### [Passage given]
--- begin ---

Introduction
As promised, I will be adding a little ETL into the mix of my posts. What is ETL you ask? Well, it stands for "Extract Transform Load" and is shorthand for what some might call "data munging".
Throughout the course of data science/analytics work, we deal with a lot of data. And it is not always in the right format or the right place for us to distill insights from it. This is where ETL comes in: it is the process of 'extracting' data from whatever location and form it came, 'transforming it' and then 'loading' it into the form and place you need it to perform your analysis.
There are several software packages available that are devoted solely to the process of ETL. I'll get into some of those in the future. But using pretty minimal tools available at the shell (yes, I'm assuming you are using some version of Linux/Unix/OSX) can be pretty powerful. In this post, I'll show a short example of a couple of shell commands that are key to doing simple one-off data-munging tasks.
The scenario
I had been working on a custom data analytics tool that relies on an iterative optimization method. I was writing custom code to improve the way that the tool found solutions to the optimization problem. Thus, I could use the code to give me information about the 'before' and 'after': that is, 'before I added the new functionality' and 'after I added the new functionality'. I wanted to verify that the change resulted in a significant improvement in the analytics tool by adding the new functionality.

--- end ---

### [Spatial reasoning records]
--- begin ---

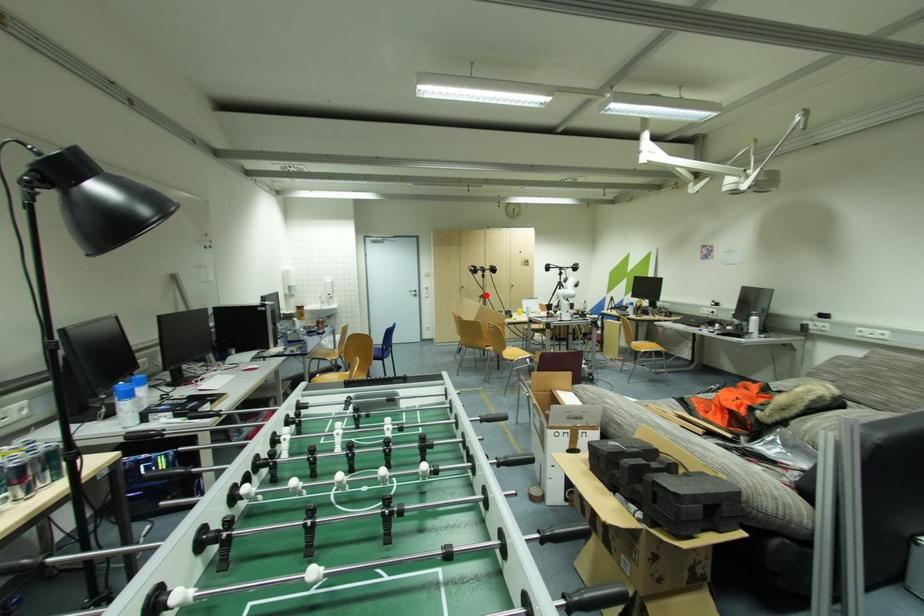
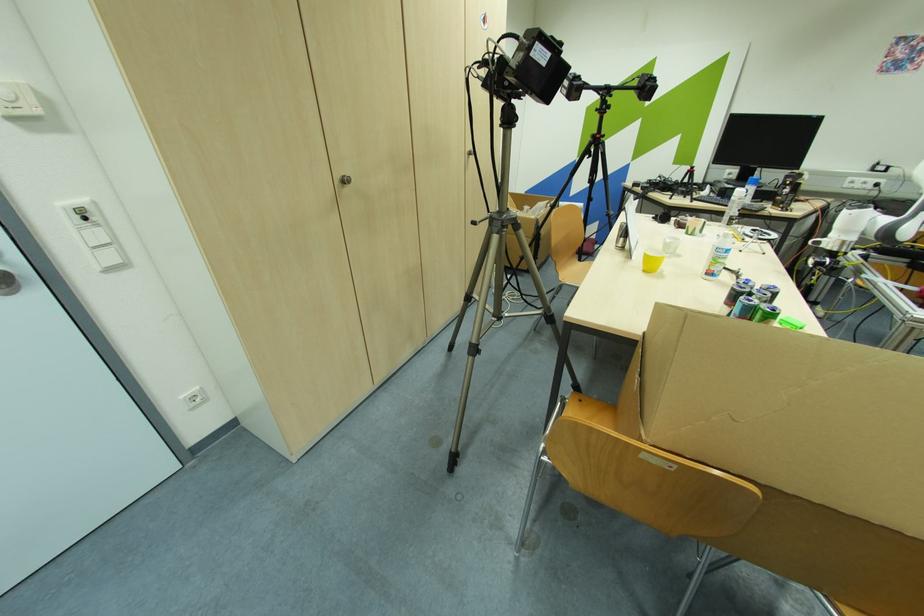
Locate, in the second image, the point that corresponds to the highlighted location in the first image.

(504, 214)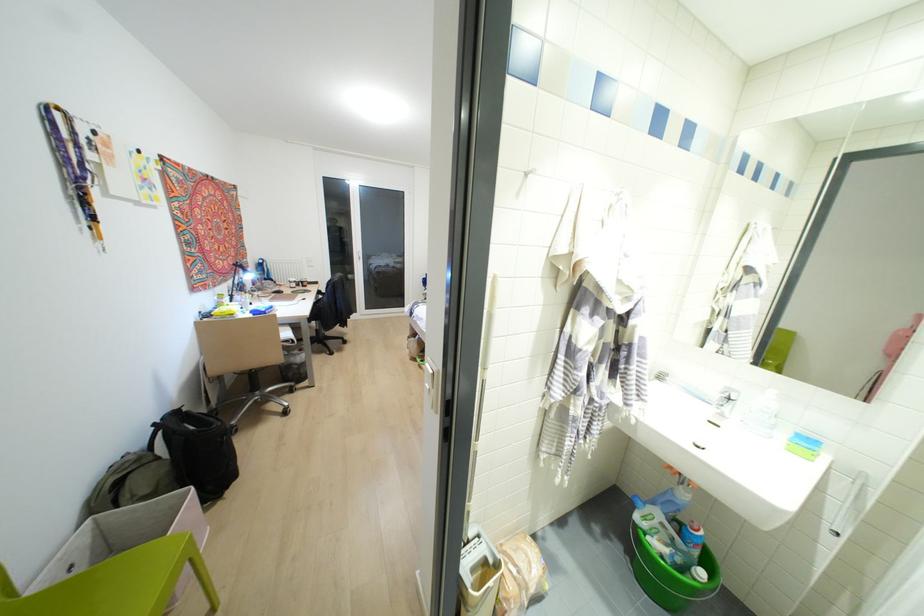
Find the location of `green bucket`. green bucket is located at coordinates (671, 576).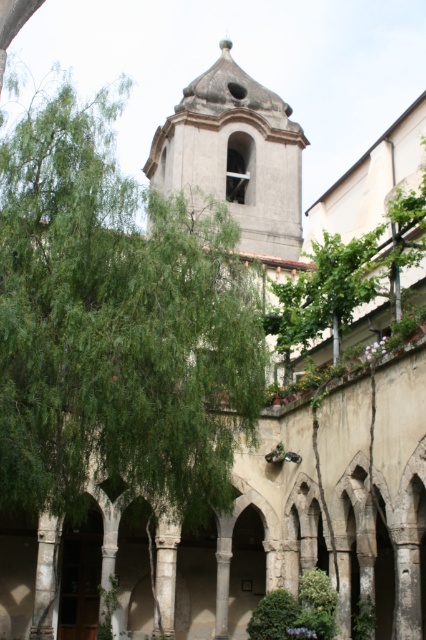
Between green leafy tree at center and gray stone bell tower at center, which one appears on the right side from the viewer's perspective?

gray stone bell tower at center is more to the right.

Who is shorter, green leafy tree at center or gray stone bell tower at center?

With less height is green leafy tree at center.

Is point (57, 426) farther from camera compared to point (276, 157)?

No, (57, 426) is in front of (276, 157).

You are a GUI agent. You are given a task and a screenshot of the screen. Output one action in this format:
    pyautogui.click(x=<x>, y=<y>)
    Task: Click on the green leafy tree at center
    
    Given the screenshot: What is the action you would take?
    pyautogui.click(x=115, y=326)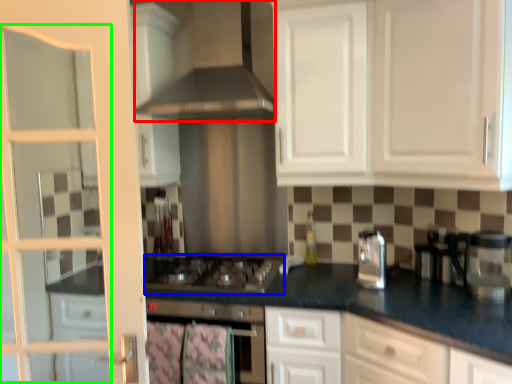
Question: Which is farther away from exhaust hood (highlighted by a red box)? gas stove (highlighted by a blue box) or screen door (highlighted by a green box)?

Choices:
 (A) gas stove
 (B) screen door

Answer: (A)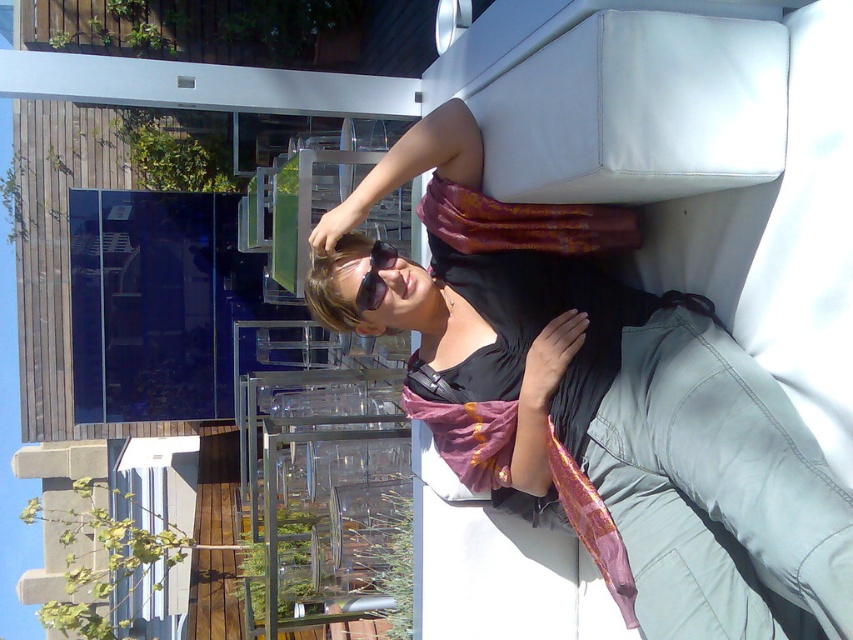
Based on the photo, measure the distance between point (809, 605) and camera.

They are 5.56 feet apart.

Is matte black scarf at center taller than black plastic goggles at upper center?

Indeed, matte black scarf at center has a greater height compared to black plastic goggles at upper center.

Where is `matte black scarf at center`? matte black scarf at center is located at coordinates (601, 406).

Identify the location of matte black scarf at center. (601, 406).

--- end ---

### [To do]
(a) According to the ETL post, what does ETL stand for?
(b) Output the part of the ETL post starting at "Throughout the course" and ending at "one-off data-munging tasks.", copied word for word.

### [Outputs in order]
(a) Extract Transform Load

(b)
Throughout the course of data science/analytics work, we deal with a lot of data. And it is not always in the right format or the right place for us to distill insights from it. This is where ETL comes in: it is the process of 'extracting' data from whatever location and form it came, 'transforming it' and then 'loading' it into the form and place you need it to perform your analysis.
There are several software packages available that are devoted solely to the process of ETL. I'll get into some of those in the future. But using pretty minimal tools available at the shell (yes, I'm assuming you are using some version of Linux/Unix/OSX) can be pretty powerful. In this post, I'll show a short example of a couple of shell commands that are key to doing simple one-off data-munging tasks.